I've got to say, while Canadians can be racist, I have never, ever heard anyone hear use the term "race" to describe an ethnicity, skin colour, or ancestral origin.

It just sounds like eugenics to me. I realize loads of people use the term & definitely don't mean it to sound odd. But I'm hoping the term will fade away.

pollyglot · 24/12/2016 08:03

I have a large extended American family, spread from Seattle to Baltimore, of such mixed ethnic origins as to constitute a mini-UN. Not a loudmouth or redneck among them. The men display that wonderfully courtly behaviour that I have always thought of as American, and are quietly and respectfully spoken.

CheerfulYank · 25/12/2016 05:27

Well I've got rednecks on rednecks in my family but a lot of them are okay despite it. (Some are assholes.) :o

claraschu · 25/12/2016 05:49

Lizzie excellent point.

Serana · 25/12/2016 07:41

Slightly different aspect. When Dd was little she was a little noisy terror, ran us ragged. In a cafe one day, everyone tut-tutting at her behaviour. American lady came over to chat and said dd was amazing, delightful!! Saw dd in a new light after thatSmile

justicewomen · 25/12/2016 10:37

lizzieoak

In England and Wales we have the Equality Act 2010 which makes race and other forms of discrimination unlawful (i.e. actionable in a civil court). Whilst it rewrote some of the predecessor legislation, a lot of the concepts around race discrimination came from the Race Relations Act 1976.
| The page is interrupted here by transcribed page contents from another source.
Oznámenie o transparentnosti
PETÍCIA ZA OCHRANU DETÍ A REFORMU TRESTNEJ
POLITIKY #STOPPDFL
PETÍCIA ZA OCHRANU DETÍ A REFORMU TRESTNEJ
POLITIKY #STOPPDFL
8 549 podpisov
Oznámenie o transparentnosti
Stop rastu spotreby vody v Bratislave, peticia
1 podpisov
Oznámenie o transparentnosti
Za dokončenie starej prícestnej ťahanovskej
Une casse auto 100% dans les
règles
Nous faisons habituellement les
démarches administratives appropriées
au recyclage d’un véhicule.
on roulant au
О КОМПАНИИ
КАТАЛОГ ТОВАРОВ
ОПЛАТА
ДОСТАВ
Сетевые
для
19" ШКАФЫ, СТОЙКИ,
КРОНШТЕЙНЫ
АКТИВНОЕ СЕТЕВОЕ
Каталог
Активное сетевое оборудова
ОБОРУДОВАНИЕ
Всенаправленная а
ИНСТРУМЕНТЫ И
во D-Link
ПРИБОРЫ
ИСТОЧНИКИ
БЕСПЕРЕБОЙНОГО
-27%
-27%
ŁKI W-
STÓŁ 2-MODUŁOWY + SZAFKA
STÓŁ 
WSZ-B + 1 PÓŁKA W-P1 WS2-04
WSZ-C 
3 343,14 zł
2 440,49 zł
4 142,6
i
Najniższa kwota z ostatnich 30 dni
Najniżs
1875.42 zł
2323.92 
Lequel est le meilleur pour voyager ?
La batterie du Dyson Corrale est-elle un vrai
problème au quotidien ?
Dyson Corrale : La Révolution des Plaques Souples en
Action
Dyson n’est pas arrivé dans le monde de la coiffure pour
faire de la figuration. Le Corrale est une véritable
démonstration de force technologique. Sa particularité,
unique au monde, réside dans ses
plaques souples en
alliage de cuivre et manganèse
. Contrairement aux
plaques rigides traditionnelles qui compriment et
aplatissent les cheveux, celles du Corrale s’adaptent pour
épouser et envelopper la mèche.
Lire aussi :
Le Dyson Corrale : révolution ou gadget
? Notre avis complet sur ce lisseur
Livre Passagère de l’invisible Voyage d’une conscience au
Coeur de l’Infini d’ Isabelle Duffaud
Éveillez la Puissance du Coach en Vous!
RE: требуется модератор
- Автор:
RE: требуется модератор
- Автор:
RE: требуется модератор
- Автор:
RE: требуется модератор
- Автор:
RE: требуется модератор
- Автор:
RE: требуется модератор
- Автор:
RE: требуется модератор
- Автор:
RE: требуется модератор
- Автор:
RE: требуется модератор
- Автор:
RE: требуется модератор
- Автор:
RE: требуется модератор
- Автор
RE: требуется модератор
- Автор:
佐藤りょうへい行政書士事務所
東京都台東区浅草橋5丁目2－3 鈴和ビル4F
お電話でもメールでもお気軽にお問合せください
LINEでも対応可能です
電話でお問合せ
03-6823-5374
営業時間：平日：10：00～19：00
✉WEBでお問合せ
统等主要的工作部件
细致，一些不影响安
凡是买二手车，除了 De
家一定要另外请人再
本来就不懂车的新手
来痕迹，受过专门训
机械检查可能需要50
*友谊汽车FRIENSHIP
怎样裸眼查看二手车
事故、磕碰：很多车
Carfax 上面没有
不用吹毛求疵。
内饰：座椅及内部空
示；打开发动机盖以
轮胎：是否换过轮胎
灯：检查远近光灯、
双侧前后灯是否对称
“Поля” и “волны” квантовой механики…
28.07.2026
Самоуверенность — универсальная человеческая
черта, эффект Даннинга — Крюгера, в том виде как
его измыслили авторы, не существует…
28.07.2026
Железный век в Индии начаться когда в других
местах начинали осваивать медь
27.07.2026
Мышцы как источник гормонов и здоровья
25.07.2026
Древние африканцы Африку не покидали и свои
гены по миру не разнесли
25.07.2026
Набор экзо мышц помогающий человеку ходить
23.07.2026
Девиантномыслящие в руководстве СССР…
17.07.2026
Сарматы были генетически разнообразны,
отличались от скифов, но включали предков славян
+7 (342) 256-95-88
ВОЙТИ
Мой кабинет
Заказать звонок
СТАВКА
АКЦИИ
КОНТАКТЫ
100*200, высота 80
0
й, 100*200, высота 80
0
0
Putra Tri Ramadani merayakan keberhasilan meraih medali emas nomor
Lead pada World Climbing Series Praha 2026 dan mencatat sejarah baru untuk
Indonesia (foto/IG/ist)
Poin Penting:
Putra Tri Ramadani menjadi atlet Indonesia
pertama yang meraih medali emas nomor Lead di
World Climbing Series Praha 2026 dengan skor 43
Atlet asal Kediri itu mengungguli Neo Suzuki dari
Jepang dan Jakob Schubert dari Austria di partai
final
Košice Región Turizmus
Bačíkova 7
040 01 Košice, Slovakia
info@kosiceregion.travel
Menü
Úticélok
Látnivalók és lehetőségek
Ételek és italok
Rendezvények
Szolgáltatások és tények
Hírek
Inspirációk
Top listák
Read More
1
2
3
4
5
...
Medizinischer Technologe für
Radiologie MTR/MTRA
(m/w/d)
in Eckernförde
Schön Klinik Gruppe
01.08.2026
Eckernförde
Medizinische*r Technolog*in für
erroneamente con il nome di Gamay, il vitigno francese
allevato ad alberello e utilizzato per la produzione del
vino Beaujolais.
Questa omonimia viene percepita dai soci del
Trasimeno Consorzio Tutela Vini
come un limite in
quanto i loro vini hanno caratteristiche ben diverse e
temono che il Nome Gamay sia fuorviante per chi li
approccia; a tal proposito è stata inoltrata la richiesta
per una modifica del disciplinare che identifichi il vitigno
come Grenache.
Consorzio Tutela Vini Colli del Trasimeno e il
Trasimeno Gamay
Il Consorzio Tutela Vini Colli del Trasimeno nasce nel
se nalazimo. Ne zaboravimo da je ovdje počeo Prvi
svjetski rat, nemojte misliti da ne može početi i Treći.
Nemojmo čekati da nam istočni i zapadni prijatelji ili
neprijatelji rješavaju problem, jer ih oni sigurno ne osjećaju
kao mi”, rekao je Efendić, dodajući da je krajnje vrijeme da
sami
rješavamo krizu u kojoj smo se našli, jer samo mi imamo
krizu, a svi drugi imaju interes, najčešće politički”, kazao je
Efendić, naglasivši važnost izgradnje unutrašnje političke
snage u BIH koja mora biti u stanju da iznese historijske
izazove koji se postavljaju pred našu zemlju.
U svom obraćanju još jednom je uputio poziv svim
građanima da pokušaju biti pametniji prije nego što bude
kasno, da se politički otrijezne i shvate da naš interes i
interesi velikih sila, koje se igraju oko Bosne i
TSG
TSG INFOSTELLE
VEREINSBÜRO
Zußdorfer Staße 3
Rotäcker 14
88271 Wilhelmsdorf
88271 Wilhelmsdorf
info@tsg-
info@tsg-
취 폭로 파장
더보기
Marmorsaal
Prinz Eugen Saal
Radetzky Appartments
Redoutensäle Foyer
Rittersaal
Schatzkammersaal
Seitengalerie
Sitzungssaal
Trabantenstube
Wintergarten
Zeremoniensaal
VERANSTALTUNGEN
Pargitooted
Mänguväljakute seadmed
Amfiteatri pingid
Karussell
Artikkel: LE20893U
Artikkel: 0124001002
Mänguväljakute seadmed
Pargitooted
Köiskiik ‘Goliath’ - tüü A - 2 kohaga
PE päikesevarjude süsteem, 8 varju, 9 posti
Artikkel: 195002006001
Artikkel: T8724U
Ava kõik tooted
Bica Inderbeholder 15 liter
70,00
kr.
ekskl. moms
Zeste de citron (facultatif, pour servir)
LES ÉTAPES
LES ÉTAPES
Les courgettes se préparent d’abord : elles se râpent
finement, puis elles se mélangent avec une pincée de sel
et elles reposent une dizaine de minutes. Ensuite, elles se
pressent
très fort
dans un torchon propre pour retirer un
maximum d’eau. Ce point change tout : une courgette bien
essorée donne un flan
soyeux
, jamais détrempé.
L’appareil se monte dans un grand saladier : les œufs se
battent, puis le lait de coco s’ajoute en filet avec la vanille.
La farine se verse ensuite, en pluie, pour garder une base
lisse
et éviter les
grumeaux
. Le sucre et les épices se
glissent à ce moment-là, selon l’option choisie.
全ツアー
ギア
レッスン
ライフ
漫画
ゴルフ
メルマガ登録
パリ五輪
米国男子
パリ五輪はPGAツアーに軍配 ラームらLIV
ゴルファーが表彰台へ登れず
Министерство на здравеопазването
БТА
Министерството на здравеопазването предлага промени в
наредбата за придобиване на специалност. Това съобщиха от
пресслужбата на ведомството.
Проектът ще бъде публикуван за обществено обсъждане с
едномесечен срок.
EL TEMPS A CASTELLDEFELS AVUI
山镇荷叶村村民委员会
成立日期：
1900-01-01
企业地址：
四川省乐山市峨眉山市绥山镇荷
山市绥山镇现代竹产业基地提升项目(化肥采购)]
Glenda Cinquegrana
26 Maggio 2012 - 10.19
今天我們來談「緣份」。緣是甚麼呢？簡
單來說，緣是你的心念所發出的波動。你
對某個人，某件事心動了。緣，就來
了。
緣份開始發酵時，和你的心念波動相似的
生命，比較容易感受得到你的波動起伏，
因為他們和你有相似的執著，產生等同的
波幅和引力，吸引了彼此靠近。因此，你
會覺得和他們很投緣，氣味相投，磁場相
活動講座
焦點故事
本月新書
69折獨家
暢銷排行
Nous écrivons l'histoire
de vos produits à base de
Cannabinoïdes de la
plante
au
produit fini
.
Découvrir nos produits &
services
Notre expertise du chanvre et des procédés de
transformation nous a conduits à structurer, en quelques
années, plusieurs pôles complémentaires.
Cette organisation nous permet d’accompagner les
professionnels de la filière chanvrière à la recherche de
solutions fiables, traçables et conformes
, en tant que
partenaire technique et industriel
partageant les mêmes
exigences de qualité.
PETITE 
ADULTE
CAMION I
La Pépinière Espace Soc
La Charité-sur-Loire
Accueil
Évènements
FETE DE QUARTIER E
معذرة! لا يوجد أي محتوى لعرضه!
The definition of "race" in the Equality Act is at

Section (9) which states: Race

(1)Race includes—
(a)colour;
(b)nationality;
(c)ethnic or national origins.

Whilst I know nothing about Canadian discrimination laws, I would be very surprised if the definitions were much different. The Canadian Human Rights1985 mentions race discrimination.

BTW Happy Christmas!

lizzieoak · 25/12/2016 18:14

Justice, it may well use that term in legislation (& we have a very good human rights code), but what I meant is that we don't use that term in daily speech. And from what I've seen (thought Toronto & parts of Vancouver are an exception) we're more integrated than American cities. Historical reasons probably.